Circuit design text data:
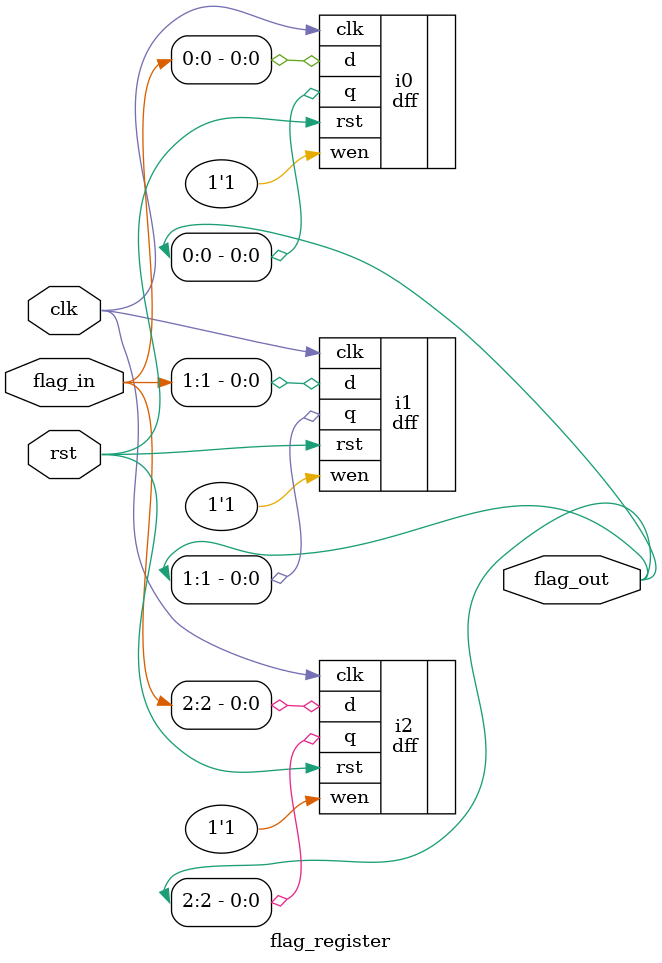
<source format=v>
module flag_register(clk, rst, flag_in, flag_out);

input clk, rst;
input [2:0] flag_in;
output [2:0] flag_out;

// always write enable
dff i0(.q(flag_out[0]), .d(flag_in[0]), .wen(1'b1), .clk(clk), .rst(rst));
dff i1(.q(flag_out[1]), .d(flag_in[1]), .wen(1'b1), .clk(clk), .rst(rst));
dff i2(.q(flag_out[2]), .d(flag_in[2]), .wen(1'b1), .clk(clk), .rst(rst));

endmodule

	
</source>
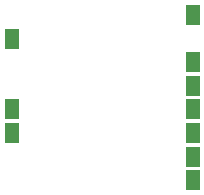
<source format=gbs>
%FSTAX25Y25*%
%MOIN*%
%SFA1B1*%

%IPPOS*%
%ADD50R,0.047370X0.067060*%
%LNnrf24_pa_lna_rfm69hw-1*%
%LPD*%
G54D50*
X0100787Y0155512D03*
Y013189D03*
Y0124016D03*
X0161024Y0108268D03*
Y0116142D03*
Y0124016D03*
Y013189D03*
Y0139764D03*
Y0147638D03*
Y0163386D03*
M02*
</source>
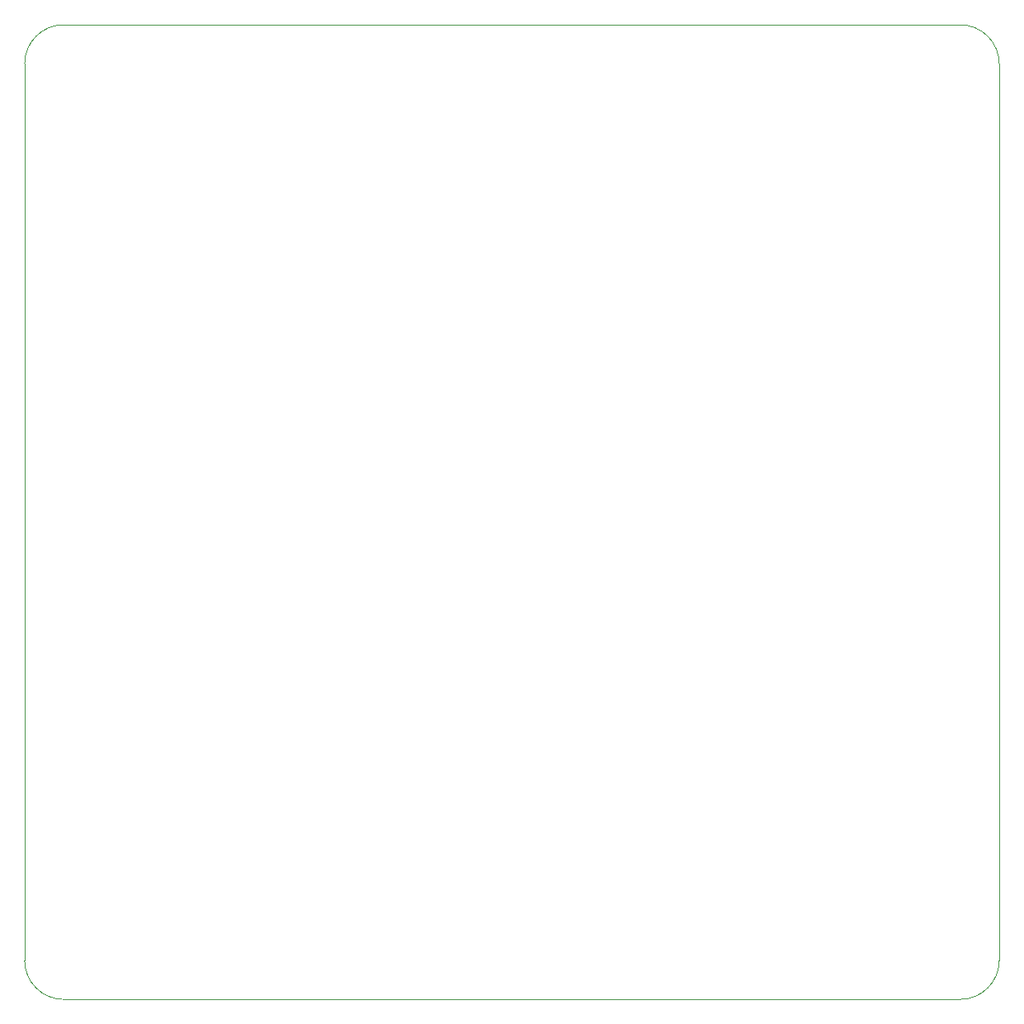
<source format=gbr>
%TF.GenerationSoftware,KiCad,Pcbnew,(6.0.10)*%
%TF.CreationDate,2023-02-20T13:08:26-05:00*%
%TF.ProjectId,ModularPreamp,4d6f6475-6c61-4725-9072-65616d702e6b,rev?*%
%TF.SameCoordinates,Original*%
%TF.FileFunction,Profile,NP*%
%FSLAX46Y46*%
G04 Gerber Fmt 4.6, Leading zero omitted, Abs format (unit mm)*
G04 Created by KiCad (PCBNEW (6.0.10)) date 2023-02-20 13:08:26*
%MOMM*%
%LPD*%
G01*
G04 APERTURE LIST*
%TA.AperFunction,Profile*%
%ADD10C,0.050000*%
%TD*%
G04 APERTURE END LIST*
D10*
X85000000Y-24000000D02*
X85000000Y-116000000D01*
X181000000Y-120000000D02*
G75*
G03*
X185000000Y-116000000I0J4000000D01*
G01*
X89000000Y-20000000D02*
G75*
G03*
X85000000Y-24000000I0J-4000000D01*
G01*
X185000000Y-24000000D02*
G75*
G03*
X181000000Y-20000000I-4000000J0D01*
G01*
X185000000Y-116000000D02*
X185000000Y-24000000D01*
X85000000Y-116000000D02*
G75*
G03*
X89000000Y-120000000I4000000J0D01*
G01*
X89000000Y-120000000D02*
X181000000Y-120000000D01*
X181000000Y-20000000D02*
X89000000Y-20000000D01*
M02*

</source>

==

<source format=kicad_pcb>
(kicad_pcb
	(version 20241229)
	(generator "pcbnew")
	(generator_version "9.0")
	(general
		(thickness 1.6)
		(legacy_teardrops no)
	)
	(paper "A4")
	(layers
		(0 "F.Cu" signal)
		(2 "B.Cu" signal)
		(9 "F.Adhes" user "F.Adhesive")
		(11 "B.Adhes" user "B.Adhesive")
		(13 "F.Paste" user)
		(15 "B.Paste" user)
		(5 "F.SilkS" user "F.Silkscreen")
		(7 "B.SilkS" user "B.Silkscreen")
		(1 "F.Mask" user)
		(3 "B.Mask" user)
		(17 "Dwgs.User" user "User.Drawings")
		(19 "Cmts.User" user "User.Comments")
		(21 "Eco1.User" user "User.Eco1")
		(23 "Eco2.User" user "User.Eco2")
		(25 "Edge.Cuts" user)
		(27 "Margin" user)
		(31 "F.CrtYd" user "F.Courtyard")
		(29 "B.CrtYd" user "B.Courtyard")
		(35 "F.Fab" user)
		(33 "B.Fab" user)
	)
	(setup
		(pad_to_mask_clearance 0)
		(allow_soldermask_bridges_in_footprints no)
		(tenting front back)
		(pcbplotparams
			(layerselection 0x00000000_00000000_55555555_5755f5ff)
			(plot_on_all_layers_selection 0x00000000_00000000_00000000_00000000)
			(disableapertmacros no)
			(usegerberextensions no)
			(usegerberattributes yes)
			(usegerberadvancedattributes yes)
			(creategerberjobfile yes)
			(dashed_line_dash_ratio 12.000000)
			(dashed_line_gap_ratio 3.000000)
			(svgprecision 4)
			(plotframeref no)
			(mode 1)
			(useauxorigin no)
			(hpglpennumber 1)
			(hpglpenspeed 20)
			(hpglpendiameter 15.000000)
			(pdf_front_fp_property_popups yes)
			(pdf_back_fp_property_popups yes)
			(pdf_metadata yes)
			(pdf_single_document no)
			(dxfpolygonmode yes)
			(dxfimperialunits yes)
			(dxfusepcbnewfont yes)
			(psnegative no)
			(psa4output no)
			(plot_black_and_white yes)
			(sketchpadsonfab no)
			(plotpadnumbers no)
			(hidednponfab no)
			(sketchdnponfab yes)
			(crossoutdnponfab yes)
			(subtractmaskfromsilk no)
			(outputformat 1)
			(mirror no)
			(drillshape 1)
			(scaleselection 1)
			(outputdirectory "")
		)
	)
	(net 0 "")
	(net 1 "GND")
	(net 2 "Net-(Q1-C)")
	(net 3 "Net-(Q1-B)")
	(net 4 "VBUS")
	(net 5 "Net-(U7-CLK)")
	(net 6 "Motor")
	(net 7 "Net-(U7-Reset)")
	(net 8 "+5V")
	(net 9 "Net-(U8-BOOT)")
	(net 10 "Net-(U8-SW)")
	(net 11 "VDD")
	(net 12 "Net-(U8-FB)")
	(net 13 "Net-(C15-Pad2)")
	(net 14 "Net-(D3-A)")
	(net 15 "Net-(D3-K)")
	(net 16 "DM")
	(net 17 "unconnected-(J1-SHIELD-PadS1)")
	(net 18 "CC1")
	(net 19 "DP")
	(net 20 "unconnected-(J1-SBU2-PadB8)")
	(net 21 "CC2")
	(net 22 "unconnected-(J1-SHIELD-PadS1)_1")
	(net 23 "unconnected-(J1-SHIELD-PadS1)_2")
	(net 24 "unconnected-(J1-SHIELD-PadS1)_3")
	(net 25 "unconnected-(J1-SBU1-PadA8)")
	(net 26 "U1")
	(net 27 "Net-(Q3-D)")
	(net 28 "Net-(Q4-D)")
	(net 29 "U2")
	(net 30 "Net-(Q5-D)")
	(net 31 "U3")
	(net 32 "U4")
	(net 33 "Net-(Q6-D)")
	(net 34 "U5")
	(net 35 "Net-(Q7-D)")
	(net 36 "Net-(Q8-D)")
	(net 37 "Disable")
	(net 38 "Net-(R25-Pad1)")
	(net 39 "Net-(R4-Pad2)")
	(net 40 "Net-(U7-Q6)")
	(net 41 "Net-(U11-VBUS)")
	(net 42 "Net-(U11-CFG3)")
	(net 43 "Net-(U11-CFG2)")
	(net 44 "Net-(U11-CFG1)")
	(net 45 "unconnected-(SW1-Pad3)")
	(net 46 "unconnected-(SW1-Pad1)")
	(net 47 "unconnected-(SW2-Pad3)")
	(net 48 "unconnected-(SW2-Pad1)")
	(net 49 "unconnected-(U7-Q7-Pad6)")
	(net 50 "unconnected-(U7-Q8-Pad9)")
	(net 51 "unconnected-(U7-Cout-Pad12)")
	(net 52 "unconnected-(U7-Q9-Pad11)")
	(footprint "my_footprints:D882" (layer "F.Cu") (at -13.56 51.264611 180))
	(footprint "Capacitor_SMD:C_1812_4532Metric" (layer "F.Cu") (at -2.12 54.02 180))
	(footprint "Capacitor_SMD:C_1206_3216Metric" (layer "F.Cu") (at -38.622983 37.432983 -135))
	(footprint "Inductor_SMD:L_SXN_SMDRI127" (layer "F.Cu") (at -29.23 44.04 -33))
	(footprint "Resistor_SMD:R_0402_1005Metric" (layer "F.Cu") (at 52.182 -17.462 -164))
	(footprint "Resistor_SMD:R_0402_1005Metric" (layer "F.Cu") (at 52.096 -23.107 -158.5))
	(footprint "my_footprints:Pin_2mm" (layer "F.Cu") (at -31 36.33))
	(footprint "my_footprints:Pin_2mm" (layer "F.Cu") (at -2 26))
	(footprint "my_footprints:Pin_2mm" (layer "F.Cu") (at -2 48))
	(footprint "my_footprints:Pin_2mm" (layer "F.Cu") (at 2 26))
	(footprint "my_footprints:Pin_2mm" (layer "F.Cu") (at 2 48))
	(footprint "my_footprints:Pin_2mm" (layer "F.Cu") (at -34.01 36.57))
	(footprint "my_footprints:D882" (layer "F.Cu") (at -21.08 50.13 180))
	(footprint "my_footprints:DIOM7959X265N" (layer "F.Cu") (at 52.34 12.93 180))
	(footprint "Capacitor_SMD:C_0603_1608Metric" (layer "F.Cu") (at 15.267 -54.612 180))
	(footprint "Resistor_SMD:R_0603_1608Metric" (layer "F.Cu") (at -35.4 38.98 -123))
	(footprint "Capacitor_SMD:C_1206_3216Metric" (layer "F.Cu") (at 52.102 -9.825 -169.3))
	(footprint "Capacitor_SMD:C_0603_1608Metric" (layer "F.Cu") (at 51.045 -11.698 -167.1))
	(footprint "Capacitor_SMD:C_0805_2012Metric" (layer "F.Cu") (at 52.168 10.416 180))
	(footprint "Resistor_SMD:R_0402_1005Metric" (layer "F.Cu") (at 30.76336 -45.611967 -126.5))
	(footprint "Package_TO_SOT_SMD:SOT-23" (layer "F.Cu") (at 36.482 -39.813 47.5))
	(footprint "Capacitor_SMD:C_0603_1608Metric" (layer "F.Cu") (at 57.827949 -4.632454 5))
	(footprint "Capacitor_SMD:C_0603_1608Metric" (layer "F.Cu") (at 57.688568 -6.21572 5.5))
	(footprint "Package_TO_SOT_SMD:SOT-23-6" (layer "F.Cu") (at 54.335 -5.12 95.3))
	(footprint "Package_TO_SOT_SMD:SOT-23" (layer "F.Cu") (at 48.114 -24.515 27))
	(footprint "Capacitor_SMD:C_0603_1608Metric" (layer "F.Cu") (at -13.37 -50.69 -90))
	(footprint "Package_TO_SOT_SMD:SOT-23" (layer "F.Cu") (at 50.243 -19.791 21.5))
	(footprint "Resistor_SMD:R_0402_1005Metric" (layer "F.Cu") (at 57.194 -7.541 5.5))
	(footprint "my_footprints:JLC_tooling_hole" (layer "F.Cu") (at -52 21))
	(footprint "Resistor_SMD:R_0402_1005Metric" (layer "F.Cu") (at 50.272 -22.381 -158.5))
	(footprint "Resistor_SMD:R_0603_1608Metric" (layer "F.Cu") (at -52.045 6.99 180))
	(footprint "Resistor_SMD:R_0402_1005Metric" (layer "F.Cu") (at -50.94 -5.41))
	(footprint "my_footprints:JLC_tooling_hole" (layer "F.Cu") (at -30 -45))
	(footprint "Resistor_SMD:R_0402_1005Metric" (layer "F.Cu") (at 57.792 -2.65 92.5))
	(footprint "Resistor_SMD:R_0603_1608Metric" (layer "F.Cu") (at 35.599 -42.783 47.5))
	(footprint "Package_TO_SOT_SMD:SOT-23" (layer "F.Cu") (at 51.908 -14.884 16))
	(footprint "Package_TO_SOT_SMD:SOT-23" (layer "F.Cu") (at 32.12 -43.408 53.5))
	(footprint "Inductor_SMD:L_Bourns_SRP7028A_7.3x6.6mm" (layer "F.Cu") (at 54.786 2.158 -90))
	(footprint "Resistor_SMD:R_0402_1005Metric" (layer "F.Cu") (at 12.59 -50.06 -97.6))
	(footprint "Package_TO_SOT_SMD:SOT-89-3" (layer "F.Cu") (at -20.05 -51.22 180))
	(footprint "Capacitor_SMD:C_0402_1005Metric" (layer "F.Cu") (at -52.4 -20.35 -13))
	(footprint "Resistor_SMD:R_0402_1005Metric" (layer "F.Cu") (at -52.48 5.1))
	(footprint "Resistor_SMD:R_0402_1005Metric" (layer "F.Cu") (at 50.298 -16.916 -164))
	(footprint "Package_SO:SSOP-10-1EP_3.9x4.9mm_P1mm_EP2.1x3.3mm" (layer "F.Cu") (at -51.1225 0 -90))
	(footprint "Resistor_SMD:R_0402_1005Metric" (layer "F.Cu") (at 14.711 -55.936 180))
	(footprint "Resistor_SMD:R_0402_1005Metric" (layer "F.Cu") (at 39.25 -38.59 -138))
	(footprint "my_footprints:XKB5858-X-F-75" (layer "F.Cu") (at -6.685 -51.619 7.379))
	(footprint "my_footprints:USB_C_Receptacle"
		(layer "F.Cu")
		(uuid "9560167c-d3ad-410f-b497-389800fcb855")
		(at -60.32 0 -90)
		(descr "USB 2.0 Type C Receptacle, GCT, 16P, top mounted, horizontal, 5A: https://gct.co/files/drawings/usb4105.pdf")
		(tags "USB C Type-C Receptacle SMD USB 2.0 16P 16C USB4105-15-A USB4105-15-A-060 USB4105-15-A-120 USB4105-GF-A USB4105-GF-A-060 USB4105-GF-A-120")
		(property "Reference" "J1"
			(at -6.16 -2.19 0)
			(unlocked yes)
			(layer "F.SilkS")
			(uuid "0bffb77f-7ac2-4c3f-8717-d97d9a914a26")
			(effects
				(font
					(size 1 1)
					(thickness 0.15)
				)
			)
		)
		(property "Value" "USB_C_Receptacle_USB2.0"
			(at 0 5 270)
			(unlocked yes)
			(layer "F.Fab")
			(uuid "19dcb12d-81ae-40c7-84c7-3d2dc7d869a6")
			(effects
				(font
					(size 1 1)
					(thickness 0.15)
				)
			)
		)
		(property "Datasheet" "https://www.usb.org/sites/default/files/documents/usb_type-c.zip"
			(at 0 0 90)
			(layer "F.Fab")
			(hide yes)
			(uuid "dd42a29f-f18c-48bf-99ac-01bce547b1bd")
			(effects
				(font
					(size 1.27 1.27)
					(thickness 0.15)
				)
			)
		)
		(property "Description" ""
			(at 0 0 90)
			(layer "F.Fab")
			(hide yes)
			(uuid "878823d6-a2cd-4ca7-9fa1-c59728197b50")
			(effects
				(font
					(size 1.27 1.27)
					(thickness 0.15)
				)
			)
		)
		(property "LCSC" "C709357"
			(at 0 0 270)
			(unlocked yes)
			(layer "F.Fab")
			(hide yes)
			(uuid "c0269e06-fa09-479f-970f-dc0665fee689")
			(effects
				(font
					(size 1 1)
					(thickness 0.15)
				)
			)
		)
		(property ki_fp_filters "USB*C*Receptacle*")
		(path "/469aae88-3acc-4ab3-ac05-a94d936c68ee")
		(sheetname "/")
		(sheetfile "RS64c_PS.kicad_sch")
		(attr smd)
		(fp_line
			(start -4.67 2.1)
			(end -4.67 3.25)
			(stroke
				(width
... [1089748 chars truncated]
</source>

EXERCISE PROMPT: If a line of the data holds the string "CrtYd", list it.

EXERCISE OUTPUT:
		(31 "F.CrtYd" user "F.Courtyard")
		(29 "B.CrtYd" user "B.Courtyard")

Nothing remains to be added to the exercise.